Такую вот бесконечную фразу она произносит, при этом улыбается, и кусает кекс с черничным джемом, и немножечко чавкает.
Микро вообще не носил эту куртку в то время, когда она еще воняла. Об этом за него позаботился покойный Оливер. А он думает, стоит ли ответить, что он не носит куртки, и что просто я засунул его под душ, и черт знает, что там у него еще за мысли в голове пронеслись за те две секунды, по прошествии которых он вгрызся в свой бутерброд. Теперь все жуют. Я — совсем немного, потому что я ведь есть не могу. Я должен на нее смотреть. Не уходи, мышонок, думаю я. Да что же я такое делаю? Не могу же я таращиться на нее, словно окаменевший и с пересохшим ртом, в который еда уже не лезет.

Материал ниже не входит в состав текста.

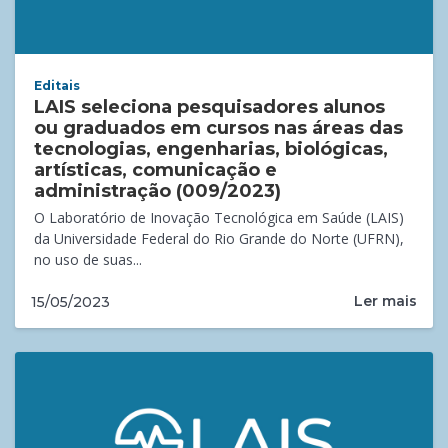
Editais
LAIS seleciona pesquisadores alunos
ou graduados em cursos nas áreas das
tecnologias, engenharias, biológicas,
artísticas, comunicação e
administração (009/2023)
O Laboratório de Inovação Tecnológica em Saúde (LAIS)
da Universidade Federal do Rio Grande do Norte (UFRN),
no uso de suas...
Ler mais
15/05/2023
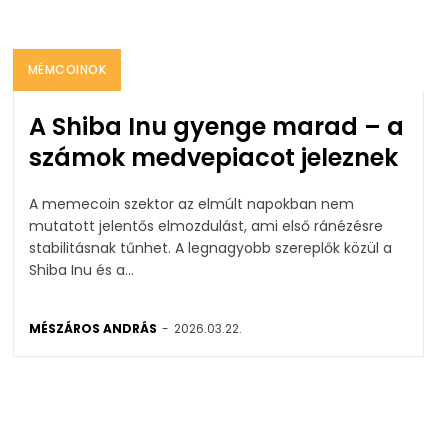
MÉMCOINOK
A Shiba Inu gyenge marad – a
számok medvepiacot jeleznek
A memecoin szektor az elmúlt napokban nem
mutatott jelentős elmozdulást, ami első ránézésre
stabilitásnak tűnhet. A legnagyobb szereplők közül a
Shiba Inu és a...
MÉSZÁROS ANDRÁS
-
2026.03.22.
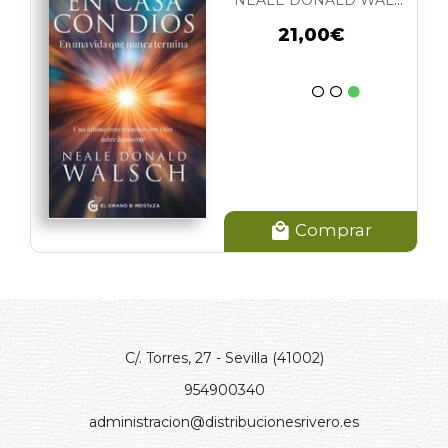
NEALE DONALD WALSCH
21,00€
Comprar
C/. Torres, 27 - Sevilla (41002)
954900340
administracion@distribucionesrivero.es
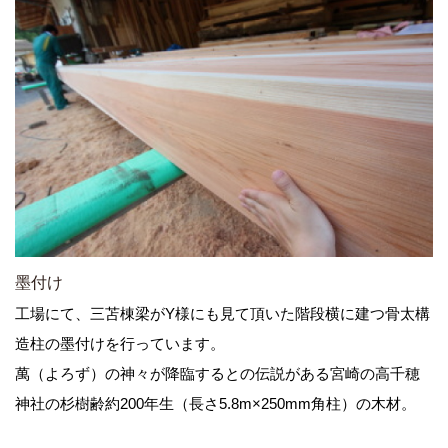
墨付け
工場にて、三苫棟梁がY様にも見て頂いた階段横に建つ骨太構
造柱の墨付けを行っています。
萬（よろず）の神々が降臨するとの伝説がある宮崎の高千穂
神社の杉樹齢約200年生（長さ5.8m×250mm角柱）の木材。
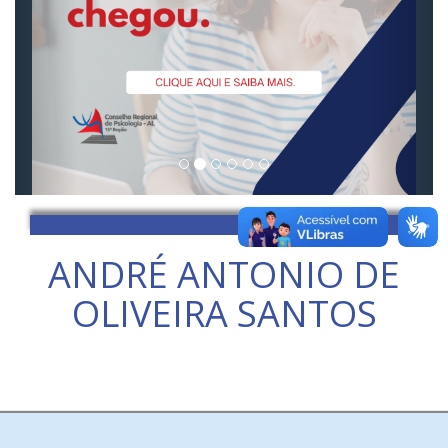
ANDRÉ ANTONIO DE
OLIVEIRA SANTOS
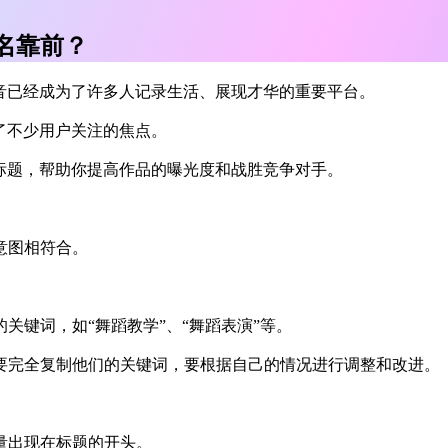
名靠前？
音已经成为了许多人记录生活、展现才华的重要平台。
了不少用户关注的焦点。
标题，帮助你提高作品的曝光度和战胜竞争对手。
意图相符合。
关键词，如“舞蹈教学”、“舞蹈表演”等。
要完全复制他们的关键词，要根据自己的情况进行调整和改进。
量出现在标题的开头。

Я иду к бараку. Говорю, что хочу взять еще что-нибудь, апельсиновый сок или еще чего… Но иду я потому, что не могу ничего съесть. У Фанни хороший аппетит, и она ест свои кексы. И при этом смахивает волосы с лица. Как тут вытерпишь, думаю я, и решаю для начала оторваться с другой, чтобы чуть-чуть остыть.